Sous sa direction, à partir de 2014, la Banque centrale américaine a continué à prendre ses distances avec sa vieille obsession de la maîtrise à tout prix de l’inflation. Janet Yellen a, non seulement, soutenu que la Fed devait également agir pour réduire le chômage, mais elle voulait aussi en faire un instrument de lutte contre les inégalités. Un domaine qui, jusqu’alors, n’avait jamais été une priorité de la vénérable institution monétaire.

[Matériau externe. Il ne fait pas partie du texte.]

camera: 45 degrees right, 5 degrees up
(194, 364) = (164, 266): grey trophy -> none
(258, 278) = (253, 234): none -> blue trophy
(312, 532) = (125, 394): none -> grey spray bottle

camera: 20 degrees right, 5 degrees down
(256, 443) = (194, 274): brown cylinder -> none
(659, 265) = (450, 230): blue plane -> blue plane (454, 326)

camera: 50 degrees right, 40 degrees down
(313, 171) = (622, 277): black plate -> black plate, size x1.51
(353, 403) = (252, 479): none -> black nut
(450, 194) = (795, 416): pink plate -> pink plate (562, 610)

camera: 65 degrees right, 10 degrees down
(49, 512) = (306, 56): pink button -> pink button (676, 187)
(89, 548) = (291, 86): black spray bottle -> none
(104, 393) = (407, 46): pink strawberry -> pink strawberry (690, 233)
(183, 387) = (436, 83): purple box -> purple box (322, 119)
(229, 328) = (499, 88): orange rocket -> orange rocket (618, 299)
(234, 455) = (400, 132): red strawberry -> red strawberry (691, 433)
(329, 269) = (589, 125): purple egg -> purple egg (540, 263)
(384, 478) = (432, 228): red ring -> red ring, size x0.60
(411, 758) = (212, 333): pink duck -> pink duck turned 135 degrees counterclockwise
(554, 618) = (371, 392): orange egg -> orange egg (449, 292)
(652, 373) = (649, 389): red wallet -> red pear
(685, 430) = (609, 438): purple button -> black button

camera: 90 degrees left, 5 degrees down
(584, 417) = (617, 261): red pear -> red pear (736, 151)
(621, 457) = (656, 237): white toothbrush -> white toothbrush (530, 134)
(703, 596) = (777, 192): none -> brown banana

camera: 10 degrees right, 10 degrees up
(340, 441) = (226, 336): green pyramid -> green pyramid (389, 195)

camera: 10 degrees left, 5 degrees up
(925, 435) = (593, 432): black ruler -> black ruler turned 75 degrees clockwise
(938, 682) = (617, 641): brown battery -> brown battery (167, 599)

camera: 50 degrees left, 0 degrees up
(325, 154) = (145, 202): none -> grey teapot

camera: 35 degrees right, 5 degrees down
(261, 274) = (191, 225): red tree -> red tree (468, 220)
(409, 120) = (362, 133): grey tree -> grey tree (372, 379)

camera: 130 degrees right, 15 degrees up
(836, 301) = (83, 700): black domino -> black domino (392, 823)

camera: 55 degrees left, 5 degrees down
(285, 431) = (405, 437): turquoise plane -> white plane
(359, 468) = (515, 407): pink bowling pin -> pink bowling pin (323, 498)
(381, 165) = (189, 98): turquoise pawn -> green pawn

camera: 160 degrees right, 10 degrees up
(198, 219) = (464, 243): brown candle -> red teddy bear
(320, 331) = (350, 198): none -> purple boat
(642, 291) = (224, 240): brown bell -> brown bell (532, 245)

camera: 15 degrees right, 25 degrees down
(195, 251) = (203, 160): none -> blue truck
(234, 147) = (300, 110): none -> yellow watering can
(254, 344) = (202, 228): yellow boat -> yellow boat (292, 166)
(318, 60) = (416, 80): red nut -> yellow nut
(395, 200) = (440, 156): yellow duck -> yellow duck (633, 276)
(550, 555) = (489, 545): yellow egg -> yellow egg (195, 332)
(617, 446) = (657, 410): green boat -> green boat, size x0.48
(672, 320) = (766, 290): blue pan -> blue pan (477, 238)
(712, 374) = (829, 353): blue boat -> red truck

Mais les marchés financiers lui sont surtout reconnaissants de “s’être assurée que la Fed ne rejoigne pas la longue liste des banques centrales qui ont coupé l’herbe sous le pied des reprises économiques en rehaussant trop tôt les taux après une sortie de crise”, estime Bill Nelson, ancien vice-directeur de la Fed qui travaille aujourd’hui dans la finance, interrogé par le Wall Street Journal. Janet Yellen n’a commencé à faire remonter les taux qu’à partir de fin 2015, et seulement de manière très progressive.
Elle semble donc avoir fait, jusqu’à présent, un sans faute, réussissant à satisfaire tout le monde. Pas sûr qu’elle pourra continuer sur sa lancée si elle devient effectivement la secrétaire du Trésor de Joe Biden. Elle occupera le poste le plus exposé politiquement, souligne le New York Times. D’un côté, elle devra au plus vite mettre en musique les promesses de Joe Biden de dépenser sans compter pour sortir le pays de la crise et réduire le chômage. De l’autre, elle devra composer avec des élus républicains au Congrès qui, confortés par leurs bons résultats lors des élections de novembre, vont tout faire pour réduire l’ampleur d’un futur plan de relance au nom du sacro-saint contrôle des déficits.